-- start of PASSAGE PROVIDED --

- Directed by: Timothy Greenfield-Sanders
- Produced by: Ingrid Duran; Catherine Pino; Sam McConnell; Tommy Walker; Chad Thompson;
- Starring: Kylar Broadus; Caroline Cossey; Amos Mac; Bamby Salcedo; Buck Angel; Miss Major Griffin-Gracy; Nicole Maines; Shane Ortega; Caitlyn Jenner; Alok Vaid-Menon; Laverne Cox;
- Narrated by: Janet Mock
- Edited by: Johanna Giebelhaus
- Music by: Chris Robertson; Neal Evans;
- Release dates: June 16, 2016 (Provincetown International Film Festival); December 9, 2016 (United States);
- Running time: 57 minutes
- Country: United States
- Language: English

= The Trans List =

The Trans List is a 2016 documentary film by Timothy Greenfield-Sanders for HBO, about eleven transgender Americans: Buck Angel, Kylar Broadus, Caroline Cossey, Laverne Cox, Miss Major Griffin-Gracy, Caitlyn Jenner, Amos Mac, Nicole Maines, Shane Ortega, Bamby Salcedo, and Alok Vaid-Menon.

-- end of PASSAGE PROVIDED --
-- start of DATASET EXCERPTS --

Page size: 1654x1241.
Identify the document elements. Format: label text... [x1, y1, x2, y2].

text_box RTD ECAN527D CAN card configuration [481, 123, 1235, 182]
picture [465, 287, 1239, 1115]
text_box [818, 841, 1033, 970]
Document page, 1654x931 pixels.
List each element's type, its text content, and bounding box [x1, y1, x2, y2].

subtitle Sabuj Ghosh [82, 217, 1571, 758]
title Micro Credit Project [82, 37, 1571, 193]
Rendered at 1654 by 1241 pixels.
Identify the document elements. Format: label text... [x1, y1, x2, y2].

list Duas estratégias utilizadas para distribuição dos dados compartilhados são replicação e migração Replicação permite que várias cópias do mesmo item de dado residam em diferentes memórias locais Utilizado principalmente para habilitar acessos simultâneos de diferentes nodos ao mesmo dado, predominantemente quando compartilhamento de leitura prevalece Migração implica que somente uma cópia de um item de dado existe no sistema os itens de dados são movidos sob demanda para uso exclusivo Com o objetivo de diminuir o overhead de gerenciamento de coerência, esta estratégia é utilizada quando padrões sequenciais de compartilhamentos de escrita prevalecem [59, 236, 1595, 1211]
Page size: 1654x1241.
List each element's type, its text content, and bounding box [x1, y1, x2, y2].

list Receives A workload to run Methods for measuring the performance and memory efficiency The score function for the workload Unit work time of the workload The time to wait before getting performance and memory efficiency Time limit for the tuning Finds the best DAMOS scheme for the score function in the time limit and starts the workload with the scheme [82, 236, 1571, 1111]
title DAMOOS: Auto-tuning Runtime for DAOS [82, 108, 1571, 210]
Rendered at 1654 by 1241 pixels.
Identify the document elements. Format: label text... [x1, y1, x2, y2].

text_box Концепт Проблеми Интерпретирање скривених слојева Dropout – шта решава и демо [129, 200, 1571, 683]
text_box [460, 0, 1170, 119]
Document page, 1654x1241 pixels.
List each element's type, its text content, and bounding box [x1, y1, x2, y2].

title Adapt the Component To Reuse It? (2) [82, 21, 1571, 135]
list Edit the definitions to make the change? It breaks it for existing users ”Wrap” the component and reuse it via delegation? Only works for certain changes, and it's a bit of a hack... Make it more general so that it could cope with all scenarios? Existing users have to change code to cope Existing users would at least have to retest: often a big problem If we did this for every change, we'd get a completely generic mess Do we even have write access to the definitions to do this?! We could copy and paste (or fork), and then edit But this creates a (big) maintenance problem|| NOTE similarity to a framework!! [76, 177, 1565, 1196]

-- end of DATASET EXCERPTS --

Reproduce the passage on The Trans List word for word, from "- Directed by: Timothy" to "and Alok Vaid-Menon.". Rely only on the text about The Trans List when responding.

- Directed by: Timothy Greenfield-Sanders
- Produced by: Ingrid Duran; Catherine Pino; Sam McConnell; Tommy Walker; Chad Thompson;
- Starring: Kylar Broadus; Caroline Cossey; Amos Mac; Bamby Salcedo; Buck Angel; Miss Major Griffin-Gracy; Nicole Maines; Shane Ortega; Caitlyn Jenner; Alok Vaid-Menon; Laverne Cox;
- Narrated by: Janet Mock
- Edited by: Johanna Giebelhaus
- Music by: Chris Robertson; Neal Evans;
- Release dates: June 16, 2016 (Provincetown International Film Festival); December 9, 2016 (United States);
- Running time: 57 minutes
- Country: United States
- Language: English

= The Trans List =

The Trans List is a 2016 documentary film by Timothy Greenfield-Sanders for HBO, about eleven transgender Americans: Buck Angel, Kylar Broadus, Caroline Cossey, Laverne Cox, Miss Major Griffin-Gracy, Caitlyn Jenner, Amos Mac, Nicole Maines, Shane Ortega, Bamby Salcedo, and Alok Vaid-Menon.